§ Instructions for the task
Report every line below that contains the string "mesta".

>>>>

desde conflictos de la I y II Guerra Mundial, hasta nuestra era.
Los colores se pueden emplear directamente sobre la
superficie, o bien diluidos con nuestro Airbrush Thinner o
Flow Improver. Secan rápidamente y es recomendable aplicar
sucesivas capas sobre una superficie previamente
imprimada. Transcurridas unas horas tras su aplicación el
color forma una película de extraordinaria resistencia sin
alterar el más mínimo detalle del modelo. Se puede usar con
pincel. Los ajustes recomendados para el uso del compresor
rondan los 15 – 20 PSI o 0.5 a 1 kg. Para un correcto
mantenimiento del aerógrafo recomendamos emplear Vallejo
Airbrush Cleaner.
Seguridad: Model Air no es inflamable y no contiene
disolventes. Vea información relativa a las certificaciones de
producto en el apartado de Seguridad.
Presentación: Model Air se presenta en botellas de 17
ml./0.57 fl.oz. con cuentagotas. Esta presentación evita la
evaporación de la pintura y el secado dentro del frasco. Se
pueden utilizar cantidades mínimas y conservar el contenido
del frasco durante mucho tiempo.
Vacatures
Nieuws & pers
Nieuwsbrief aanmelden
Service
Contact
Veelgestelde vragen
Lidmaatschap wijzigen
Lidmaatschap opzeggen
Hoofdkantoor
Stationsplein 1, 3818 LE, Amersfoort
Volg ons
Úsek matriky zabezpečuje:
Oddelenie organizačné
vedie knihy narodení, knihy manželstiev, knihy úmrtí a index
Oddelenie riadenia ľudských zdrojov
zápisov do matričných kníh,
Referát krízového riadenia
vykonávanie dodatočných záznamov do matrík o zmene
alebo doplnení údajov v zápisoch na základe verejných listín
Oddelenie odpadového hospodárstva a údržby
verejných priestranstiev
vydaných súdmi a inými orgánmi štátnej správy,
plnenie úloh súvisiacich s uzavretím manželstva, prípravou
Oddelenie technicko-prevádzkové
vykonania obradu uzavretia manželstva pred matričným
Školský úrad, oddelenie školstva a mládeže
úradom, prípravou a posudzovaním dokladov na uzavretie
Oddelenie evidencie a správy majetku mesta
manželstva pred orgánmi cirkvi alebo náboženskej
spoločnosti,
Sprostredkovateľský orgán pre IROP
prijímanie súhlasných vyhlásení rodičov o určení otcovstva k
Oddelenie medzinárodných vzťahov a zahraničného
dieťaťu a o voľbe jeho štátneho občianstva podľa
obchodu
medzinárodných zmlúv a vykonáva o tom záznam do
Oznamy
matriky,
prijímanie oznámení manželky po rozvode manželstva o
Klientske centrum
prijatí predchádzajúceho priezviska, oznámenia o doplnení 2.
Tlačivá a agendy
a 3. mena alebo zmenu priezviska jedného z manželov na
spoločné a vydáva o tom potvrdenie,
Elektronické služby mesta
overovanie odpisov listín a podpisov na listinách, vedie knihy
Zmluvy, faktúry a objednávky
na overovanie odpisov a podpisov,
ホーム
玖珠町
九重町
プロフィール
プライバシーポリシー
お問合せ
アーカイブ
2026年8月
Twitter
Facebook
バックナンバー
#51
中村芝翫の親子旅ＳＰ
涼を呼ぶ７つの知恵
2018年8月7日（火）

<<<<

§ Answer for this exercise
Oddelenie evidencie a správy majetku mesta
Elektronické služby mesta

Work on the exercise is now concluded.